Provided data
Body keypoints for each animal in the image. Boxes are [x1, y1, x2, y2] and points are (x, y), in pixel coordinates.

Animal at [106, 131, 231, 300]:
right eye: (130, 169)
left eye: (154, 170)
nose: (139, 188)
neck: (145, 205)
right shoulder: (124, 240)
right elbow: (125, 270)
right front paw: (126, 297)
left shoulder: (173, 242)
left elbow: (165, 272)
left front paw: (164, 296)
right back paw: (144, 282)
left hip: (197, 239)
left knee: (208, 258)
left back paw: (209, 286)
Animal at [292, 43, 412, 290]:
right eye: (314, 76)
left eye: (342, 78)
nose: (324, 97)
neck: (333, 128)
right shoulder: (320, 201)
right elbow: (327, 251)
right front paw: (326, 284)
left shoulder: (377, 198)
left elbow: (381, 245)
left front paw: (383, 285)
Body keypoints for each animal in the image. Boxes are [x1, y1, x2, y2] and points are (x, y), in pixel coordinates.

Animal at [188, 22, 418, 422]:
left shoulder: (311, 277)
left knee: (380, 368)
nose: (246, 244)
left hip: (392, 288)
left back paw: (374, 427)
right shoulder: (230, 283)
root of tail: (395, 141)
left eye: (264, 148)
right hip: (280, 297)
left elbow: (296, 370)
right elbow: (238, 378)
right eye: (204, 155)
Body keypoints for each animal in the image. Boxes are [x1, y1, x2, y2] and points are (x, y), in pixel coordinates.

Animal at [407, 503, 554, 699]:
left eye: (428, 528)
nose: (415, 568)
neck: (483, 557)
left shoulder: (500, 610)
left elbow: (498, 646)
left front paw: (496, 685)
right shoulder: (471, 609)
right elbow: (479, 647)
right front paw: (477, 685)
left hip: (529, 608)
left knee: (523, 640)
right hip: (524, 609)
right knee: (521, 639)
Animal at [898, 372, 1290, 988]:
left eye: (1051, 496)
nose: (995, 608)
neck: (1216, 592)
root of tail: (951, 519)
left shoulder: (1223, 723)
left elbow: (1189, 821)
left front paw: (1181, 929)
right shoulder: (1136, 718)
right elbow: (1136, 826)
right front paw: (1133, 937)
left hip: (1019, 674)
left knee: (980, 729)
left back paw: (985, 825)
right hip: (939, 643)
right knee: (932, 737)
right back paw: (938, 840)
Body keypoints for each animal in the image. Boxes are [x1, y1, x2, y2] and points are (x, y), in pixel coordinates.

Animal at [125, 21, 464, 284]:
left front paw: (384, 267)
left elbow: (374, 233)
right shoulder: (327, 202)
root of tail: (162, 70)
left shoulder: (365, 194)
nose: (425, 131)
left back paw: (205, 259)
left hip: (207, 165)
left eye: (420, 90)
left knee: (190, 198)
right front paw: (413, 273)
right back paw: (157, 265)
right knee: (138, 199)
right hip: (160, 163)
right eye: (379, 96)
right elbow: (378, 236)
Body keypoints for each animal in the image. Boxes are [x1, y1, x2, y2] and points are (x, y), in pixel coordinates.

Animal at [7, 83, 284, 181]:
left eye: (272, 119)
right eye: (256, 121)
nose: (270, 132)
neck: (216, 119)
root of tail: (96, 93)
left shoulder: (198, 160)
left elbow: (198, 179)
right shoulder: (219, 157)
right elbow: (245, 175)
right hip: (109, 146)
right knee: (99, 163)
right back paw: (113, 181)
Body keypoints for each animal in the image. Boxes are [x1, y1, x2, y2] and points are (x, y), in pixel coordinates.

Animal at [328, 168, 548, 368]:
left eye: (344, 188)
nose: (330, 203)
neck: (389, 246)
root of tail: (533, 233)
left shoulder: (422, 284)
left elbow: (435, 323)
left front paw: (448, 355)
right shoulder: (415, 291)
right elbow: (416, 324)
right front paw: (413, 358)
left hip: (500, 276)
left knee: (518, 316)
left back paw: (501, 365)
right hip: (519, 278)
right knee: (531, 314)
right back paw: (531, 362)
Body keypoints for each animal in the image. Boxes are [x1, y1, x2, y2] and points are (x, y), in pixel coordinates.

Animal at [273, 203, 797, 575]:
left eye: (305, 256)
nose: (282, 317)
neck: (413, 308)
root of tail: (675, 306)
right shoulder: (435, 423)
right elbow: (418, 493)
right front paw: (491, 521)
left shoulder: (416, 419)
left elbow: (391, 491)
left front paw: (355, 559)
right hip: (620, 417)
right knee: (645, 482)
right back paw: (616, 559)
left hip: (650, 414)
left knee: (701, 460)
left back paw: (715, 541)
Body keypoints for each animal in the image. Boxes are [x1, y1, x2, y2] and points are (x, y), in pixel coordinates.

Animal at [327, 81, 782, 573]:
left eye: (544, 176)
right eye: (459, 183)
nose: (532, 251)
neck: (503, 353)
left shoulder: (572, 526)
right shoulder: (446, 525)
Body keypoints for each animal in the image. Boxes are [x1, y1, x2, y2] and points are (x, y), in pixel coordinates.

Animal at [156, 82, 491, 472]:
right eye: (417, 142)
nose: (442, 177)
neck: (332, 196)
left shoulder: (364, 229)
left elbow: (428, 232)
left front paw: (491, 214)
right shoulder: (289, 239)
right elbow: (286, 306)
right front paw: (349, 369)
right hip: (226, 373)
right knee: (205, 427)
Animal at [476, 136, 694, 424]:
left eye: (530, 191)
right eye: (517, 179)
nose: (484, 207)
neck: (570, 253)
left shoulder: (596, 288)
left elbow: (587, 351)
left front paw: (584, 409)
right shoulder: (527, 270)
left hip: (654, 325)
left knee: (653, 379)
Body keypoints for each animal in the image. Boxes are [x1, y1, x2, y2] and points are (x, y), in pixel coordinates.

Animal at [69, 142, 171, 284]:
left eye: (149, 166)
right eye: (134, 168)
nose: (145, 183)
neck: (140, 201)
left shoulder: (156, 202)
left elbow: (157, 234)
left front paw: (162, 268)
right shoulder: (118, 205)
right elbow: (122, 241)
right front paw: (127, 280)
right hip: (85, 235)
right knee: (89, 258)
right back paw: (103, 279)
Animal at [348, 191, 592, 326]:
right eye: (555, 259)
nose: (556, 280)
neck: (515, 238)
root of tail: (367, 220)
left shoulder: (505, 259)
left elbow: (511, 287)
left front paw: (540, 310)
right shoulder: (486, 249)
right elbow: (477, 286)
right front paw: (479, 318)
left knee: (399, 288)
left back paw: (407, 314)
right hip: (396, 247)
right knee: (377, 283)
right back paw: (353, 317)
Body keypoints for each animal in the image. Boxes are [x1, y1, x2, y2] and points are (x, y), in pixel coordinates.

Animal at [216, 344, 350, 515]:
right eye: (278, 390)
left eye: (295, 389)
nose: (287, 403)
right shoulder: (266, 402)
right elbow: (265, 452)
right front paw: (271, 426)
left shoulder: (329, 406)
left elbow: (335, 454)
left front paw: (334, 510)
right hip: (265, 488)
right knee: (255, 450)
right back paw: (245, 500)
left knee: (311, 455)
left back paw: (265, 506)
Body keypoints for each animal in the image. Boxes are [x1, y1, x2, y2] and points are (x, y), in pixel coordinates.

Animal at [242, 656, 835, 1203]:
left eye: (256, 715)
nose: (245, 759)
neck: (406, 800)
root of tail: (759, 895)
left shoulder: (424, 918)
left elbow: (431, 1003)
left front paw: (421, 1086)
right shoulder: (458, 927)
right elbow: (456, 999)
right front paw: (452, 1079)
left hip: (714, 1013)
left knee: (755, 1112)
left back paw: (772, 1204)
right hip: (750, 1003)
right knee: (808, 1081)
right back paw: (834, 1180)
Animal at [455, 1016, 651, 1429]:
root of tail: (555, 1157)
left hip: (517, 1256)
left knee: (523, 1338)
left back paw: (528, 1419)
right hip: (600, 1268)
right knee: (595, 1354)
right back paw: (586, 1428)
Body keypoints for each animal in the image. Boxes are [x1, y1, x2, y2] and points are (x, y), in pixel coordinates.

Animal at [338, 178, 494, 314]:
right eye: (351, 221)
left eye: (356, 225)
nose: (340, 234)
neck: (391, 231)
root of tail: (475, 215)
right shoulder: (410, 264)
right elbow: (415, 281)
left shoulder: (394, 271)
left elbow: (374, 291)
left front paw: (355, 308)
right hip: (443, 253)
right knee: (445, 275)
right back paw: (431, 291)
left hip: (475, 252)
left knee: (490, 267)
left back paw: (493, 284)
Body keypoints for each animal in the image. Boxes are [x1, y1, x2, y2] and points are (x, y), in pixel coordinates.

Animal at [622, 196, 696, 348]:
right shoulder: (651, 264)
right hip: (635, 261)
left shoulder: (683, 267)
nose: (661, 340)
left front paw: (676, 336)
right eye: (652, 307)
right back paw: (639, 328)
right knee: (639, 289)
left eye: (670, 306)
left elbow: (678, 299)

What is needed
Go through the material above and report each line containing "tail".

Written response
root of tail: (395, 141)
root of tail: (951, 519)
root of tail: (162, 70)
root of tail: (96, 93)
root of tail: (533, 233)
root of tail: (675, 306)
root of tail: (367, 220)
root of tail: (759, 895)
root of tail: (555, 1157)
root of tail: (475, 215)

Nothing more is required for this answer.